Your answer must repeat all of the entries word for word, without any images.
(Extracted material)
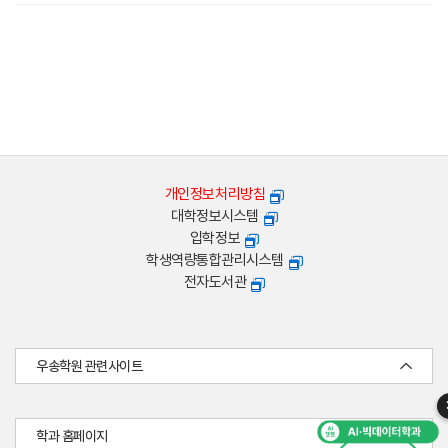
개인정보처리방침
대학정보시스템
입학정보
학생역량통합관리시스템
전자도서관
우송학원 관련사이트
학과 홈페이지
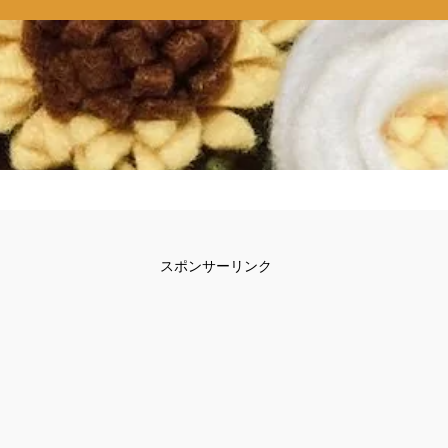
スポンサーリンク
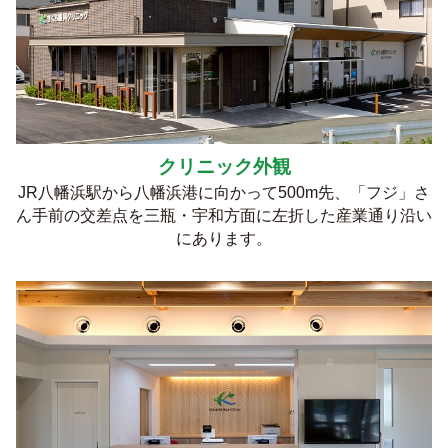
クリニック外観
JR八幡浜駅から八幡浜港に向かって500m先、「フジ」さ
ん手前の交差点を三瓶・宇和方面に左折した産業通り沿い
にあります。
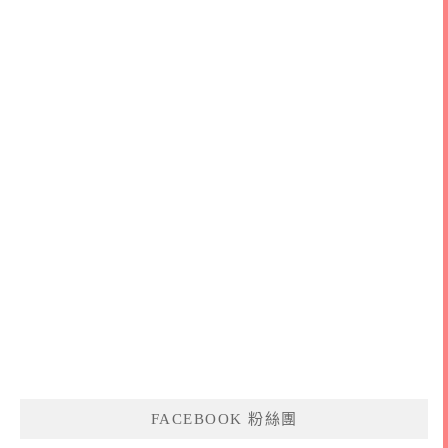
FACEBOOK 粉絲團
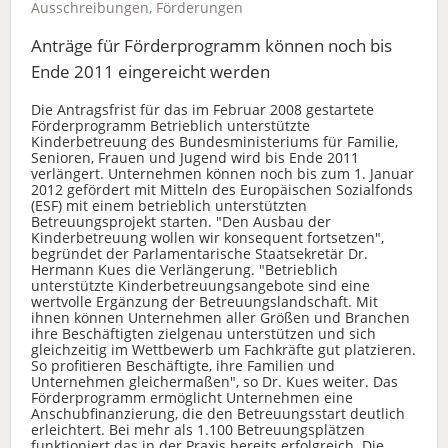
Ausschreibungen, Förderungen
Anträge für Förderprogramm können noch bis
Ende 2011 eingereicht werden
Die Antragsfrist für das im Februar 2008 gestartete
Förderprogramm Betrieblich unterstützte
Kinderbetreuung des Bundesministeriums für Familie,
Senioren, Frauen und Jugend wird bis Ende 2011
verlängert. Unternehmen können noch bis zum 1. Januar
2012 gefördert mit Mitteln des Europäischen Sozialfonds
(ESF) mit einem betrieblich unterstützten
Betreuungsprojekt starten. "Den Ausbau der
Kinderbetreuung wollen wir konsequent fortsetzen",
begründet der Parlamentarische Staatsekretär Dr.
Hermann Kues die Verlängerung. "Betrieblich
unterstützte Kinderbetreuungsangebote sind eine
wertvolle Ergänzung der Betreuungslandschaft. Mit
ihnen können Unternehmen aller Größen und Branchen
ihre Beschäftigten zielgenau unterstützen und sich
gleichzeitig im Wettbewerb um Fachkräfte gut platzieren.
So profitieren Beschäftigte, ihre Familien und
Unternehmen gleichermaßen", so Dr. Kues weiter. Das
Förderprogramm ermöglicht Unternehmen eine
Anschubfinanzierung, die den Betreuungsstart deutlich
erleichtert. Bei mehr als 1.100 Betreuungsplätzen
funktioniert das in der Praxis bereits erfolgreich. Die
(End Extracted material)
● **Answer for this exercise**
개인정보처리방침
대학정보시스템
입학정보
학생역량통합관리시스템
전자도서관
우송학원 관련사이트
학과 홈페이지
スポンサーリンク
クリニック外観
JR八幡浜駅から八幡浜港に向かって500m先、「フジ」さ
ん手前の交差点を三瓶・宇和方面に左折した産業通り沿い
にあります。
FACEBOOK 粉絲團
Ausschreibungen, Förderungen
Anträge für Förderprogramm können noch bis
Ende 2011 eingereicht werden
Die Antragsfrist für das im Februar 2008 gestartete
Förderprogramm Betrieblich unterstützte
Kinderbetreuung des Bundesministeriums für Familie,
Senioren, Frauen und Jugend wird bis Ende 2011
verlängert. Unternehmen können noch bis zum 1. Januar
2012 gefördert mit Mitteln des Europäischen Sozialfonds
(ESF) mit einem betrieblich unterstützten
Betreuungsprojekt starten. "Den Ausbau der
Kinderbetreuung wollen wir konsequent fortsetzen",
begründet der Parlamentarische Staatsekretär Dr.
Hermann Kues die Verlängerung. "Betrieblich
unterstützte Kinderbetreuungsangebote sind eine
wertvolle Ergänzung der Betreuungslandschaft. Mit
ihnen können Unternehmen aller Größen und Branchen
ihre Beschäftigten zielgenau unterstützen und sich
gleichzeitig im Wettbewerb um Fachkräfte gut platzieren.
So profitieren Beschäftigte, ihre Familien und
Unternehmen gleichermaßen", so Dr. Kues weiter. Das
Förderprogramm ermöglicht Unternehmen eine
Anschubfinanzierung, die den Betreuungsstart deutlich
erleichtert. Bei mehr als 1.100 Betreuungsplätzen
funktioniert das in der Praxis bereits erfolgreich. Die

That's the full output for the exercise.